The headline seems to be claiming that the newsworthy event is the discovery of a single ancestor language for English and Hindi and adds the information that this language was spoken 6,500 years ago. But the reconstruction of this ancestor language, Proto-Indo-European (PIE), is news from roughly 200 years ago. What’s current news is the claim that we now have solid evidence about where and when PIE was spoken; the first sentence of the story begins to re-frame the story, by treating the concept of the Indo-European languages as a given and highlighting the where and when.

The problem for the journalists here is that readers cannot be expected to be familiar with the concepts of the IE languages and of PIE (in the way that readers can be expected to be familiar with, say, the concept of DNA). One of the great intellectual achievements of linguistics has not made it far into public consciousness.

(Hat tip to Ann Burlingham for the NPR link.)

There are actually three stories here, and PIE is the middle story.

The tale of PIE. People had long noticed similarities between languages, particularly beween their stocks of words, but these could be attributed to sound symbolism or, most obviously, to borrowing. But once it had been appreciated that languages change in time (other than by borrowing), another possibility — descent from a common source — had to be taken seriously. (Still another possibility, accidental resemblance, was not fully appreciated for some time.) The problem was then to determine which similarities were attributable to common descent and, for the ones that were, what the shared ancestor was like.

In particular, in the 18th century, scholars looked at the languages of Europe and to the east (all the way to India), noting similarities that didn’t seem attributable to other causes, and they posited an Indo-European family of languages, with a common ancestor (which, in the words of Sir William Jones, “perhaps, no longer exists”).

We then see a substantial scholarly industry, devoted to questions like these:

(a) which languages are IE (an enormous number), and which not? (not: Basque, Finnish, Estonian, Hungarian, Turkish, Hebrew, Arabic, and many more)

(b) how to distinguish similarities due to common descent and those due to other causes?

(c) how to infer the features of the proto-language, in particular the pronunciation and meaning of words in the proto-language?

(d) how to distinguish subgroups of the languages, infer their features, and date their divergence from the others?

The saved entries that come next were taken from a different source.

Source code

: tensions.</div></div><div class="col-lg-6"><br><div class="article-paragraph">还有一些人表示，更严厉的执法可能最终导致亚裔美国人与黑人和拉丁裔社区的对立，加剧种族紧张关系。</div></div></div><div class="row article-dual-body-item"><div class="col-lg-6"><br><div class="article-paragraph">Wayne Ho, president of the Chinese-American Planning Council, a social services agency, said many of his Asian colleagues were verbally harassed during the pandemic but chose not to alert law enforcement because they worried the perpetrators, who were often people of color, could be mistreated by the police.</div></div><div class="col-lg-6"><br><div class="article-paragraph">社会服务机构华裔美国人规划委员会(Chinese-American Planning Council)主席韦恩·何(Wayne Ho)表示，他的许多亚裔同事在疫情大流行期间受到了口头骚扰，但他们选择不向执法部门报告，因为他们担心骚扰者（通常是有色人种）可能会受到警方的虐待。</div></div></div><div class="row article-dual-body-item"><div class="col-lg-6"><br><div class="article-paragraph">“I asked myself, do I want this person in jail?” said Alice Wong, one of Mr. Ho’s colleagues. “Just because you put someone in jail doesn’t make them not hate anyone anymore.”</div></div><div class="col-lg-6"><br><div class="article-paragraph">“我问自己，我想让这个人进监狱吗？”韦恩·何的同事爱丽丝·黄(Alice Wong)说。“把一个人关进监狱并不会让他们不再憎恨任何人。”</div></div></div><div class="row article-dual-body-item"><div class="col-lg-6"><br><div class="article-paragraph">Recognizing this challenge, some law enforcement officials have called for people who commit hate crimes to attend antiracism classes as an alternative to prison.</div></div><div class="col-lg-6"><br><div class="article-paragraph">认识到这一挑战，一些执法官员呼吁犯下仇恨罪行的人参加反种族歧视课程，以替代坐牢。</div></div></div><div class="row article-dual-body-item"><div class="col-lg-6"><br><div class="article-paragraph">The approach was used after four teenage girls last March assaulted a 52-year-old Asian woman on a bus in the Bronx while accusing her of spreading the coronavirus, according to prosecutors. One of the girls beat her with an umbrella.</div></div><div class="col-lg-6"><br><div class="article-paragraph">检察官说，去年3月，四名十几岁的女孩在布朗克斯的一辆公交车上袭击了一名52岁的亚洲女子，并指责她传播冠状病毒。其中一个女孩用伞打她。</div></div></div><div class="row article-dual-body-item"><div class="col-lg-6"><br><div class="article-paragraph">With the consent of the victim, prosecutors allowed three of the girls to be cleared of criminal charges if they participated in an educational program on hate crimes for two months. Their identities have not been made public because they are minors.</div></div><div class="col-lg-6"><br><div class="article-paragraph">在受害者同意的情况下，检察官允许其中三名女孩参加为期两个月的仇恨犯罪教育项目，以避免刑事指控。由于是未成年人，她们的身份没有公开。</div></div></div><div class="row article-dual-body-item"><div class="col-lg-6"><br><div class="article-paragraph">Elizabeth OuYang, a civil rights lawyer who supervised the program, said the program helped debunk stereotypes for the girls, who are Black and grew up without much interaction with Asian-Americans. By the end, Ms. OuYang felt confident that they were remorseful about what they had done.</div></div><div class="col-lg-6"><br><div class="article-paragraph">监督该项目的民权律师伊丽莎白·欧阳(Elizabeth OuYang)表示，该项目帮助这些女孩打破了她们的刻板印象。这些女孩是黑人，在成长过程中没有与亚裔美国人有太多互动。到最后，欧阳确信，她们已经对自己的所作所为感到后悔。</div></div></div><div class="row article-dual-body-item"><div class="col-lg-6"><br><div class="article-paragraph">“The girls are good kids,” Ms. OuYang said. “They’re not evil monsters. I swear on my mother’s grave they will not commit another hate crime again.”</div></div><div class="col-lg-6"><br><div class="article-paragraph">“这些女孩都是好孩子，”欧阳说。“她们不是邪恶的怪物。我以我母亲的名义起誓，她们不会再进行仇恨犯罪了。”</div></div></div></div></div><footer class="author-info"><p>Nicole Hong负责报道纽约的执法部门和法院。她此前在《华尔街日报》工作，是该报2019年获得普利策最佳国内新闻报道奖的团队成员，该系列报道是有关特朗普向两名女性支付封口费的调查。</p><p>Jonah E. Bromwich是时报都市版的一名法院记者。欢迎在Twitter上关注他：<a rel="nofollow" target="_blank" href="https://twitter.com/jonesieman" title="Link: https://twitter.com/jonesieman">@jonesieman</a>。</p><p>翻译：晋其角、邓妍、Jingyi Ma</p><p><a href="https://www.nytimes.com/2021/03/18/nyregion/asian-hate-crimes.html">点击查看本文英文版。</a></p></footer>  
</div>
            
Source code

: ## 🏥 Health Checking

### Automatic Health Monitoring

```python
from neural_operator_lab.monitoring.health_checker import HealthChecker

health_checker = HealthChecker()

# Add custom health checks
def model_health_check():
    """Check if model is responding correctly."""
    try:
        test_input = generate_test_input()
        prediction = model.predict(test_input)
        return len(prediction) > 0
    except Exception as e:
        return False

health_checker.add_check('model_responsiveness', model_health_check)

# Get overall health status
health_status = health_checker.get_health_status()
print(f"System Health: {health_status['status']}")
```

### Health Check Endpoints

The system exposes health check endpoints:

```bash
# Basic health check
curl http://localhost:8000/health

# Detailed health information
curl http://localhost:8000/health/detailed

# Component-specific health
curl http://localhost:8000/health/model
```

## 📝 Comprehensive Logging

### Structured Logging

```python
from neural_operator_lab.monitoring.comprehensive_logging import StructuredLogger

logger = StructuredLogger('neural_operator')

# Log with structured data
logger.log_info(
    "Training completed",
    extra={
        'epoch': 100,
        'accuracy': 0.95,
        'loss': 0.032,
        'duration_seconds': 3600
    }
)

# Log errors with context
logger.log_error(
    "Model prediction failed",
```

Answering such questions is a truly enormous task, requiring knowledge of large bodies of texts, ways of interpreting those texts, detailed information about the social and cultural contexts in which these languages were spoken, and more. At the center of this work is question (c), and the primary tool there is the method of comparative reconstruction, aka the comparative method (CM), according to which sets of cognates (those that have been argued to be related by common descent rather than from some other cause) are compared, with the object of inferring the most likely source for this array of words.

Models for the CM. The CM didn’t develop out of the air; instead, it uses forms of reasoning developed for other purposes, in the study of textual descent. The problem of textual descent is faced by philologists who are confronted with a set of variants of some text, generated by scribes who made copies of the text (this in the days before printing presses, photocopying, and other means of producing multiple copies) and so inadvertently introduced changes in the text; the problem then is inferring how the set of extant texts could have developed. Can one of them be argued to be the original, true, text? Or is the original not in the set of extant texts — that is, no longer exists (think of Sir William Jones) — and has to be inferred from the texts we have? In general, how to draw up a family tree for the texts, similar to the family trees that comparative linguists began drawing up in the 19th century?

Beyond linguistics. The striking successes of the CM in linguistics served as a model for other forms of scholarship where reasoning is needed to infer historical relationships and to posit earlier (currently unattested) states, in particular, in evolutionary biology. The CM in linguistics was an inspiration to Darwin — and so we get reconstructed organisms (not now extant), evolutionary family trees, and so on.